Glass getting too full?
Pour out some water, which is essentially delegating. This sounds easy, but there are many reasons we don’t delegate.
Here are some of them. Have you ever said or thought any of these?
- I like doing this (even though someone on my staff should be doing it).
- It’s easier to do it myself than take the time to train someone else.
- It has a lot of upward visibility, and I’d like the glory.
- Someone might do it better than I would, and I will look incompetent.
- Someone else won’t do it just the way I would. (Perfectionism).
- I don’t have anyone on my team who can do this. (Not developing your staff?)
- Delegating in the past was a disaster. I ended up doing it myself anyway.
You can add your own to the list, but pouring is another way to make room in your schedule.
What if you are a business owner and don’t have a team to which you can delegate work?
Use technology, spreadsheets, calendars, and apps to manage and analyze data.
How about outsourcing? Do you need to do this at all? If it has been on your to-do list for several months, is it really worth any effort—for you or anyone else?
If not, ditch it. Cross if off.
Put a Lid on It
The workshop was going well until I got to the last point – “Put a Lid on It,” which is all about how to say, “No.”
To demonstrate, I put a lid on the glass and poured water over it. Of course, the water spilled over the lid, but it did not add to the water in the glass. Sometimes you have to set boundaries for yourself and just say No!
The room went silent. Eyes wide open. I hit a nerve.
Drink and Pour were okay, but saying, “No” made the room uncomfortable.
I shared some scripts for nicely saying no to people who create emergencies by not drinking (doing) and pouring (delegating). What happens when you keep saying yes? You end up with the glass overflowing with other peoples’ responsibilities.
The participants were still skeptical. The fear of disappointing someone, not being a team player, or not appearing “nice” was worse than being overloaded with someone else’s work.
“Putting a lid on it” has been one of the best lessons I have learned in my career.
I have learned to respect myself and my time without disrespecting anyone else. Saying “no”is a stress reliever, allowing me to use my time and energy for those matters which are a priority for me and truly important.
If you don’t put a lid on your glass once in a while, you become the open vessel everyone else can dump things into. If you have no boundaries, the gates are open wide.
“Being kind” to everyone else by overloading yourself ends up hurting the one person who matters most…You!

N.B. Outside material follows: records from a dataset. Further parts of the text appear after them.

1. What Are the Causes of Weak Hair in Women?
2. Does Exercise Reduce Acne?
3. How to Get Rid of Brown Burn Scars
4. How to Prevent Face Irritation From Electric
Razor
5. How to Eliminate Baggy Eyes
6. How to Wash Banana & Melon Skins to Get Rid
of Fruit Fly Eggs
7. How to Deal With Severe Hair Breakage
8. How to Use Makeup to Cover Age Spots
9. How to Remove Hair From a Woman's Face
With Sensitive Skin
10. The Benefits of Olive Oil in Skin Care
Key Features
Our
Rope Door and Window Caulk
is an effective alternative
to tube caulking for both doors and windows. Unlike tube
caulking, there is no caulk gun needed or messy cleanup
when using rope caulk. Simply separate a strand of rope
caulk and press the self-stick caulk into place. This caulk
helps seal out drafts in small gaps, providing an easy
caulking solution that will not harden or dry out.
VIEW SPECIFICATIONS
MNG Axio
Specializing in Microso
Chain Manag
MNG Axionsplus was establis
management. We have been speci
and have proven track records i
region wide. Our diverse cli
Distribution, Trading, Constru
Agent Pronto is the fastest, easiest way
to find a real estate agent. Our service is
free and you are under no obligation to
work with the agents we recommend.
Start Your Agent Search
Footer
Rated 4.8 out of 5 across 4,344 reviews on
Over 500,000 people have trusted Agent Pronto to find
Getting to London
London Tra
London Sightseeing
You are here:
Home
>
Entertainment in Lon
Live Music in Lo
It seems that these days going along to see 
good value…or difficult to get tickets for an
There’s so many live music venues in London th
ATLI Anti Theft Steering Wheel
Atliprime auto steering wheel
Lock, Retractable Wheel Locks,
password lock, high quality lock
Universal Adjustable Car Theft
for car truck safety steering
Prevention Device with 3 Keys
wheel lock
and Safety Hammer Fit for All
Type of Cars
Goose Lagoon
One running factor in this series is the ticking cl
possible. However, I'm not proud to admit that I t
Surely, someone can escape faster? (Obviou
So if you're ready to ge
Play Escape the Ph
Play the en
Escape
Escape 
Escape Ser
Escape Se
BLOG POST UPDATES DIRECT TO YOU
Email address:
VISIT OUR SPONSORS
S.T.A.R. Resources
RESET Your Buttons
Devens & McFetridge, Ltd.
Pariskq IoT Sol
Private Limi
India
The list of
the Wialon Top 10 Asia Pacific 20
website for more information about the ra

This may sound harsh (as one workshop participant put it), but think about it. What good are you as a worker, supervisor, manager, director, or CEO if you’re so bogged down with everyone else’s priorities that you don’t have time to do what you should be doing?
One of the greatest lessons I learned as a new supervisor came after my director said “no” to taking back a project at which I had failed. Instead, she gave me a few pointers and sent me back to figure it out. I did, and ended up getting the praise and recognition for completing the project, and a huge boost of confidence.
Drink, Pour, and occasionally Put a Lid on It!
The last technique may be difficult, but it is also the most effective. Get good at Putting on that Lid, and you’ll be amazed at how much more time you have to Drink and Pour.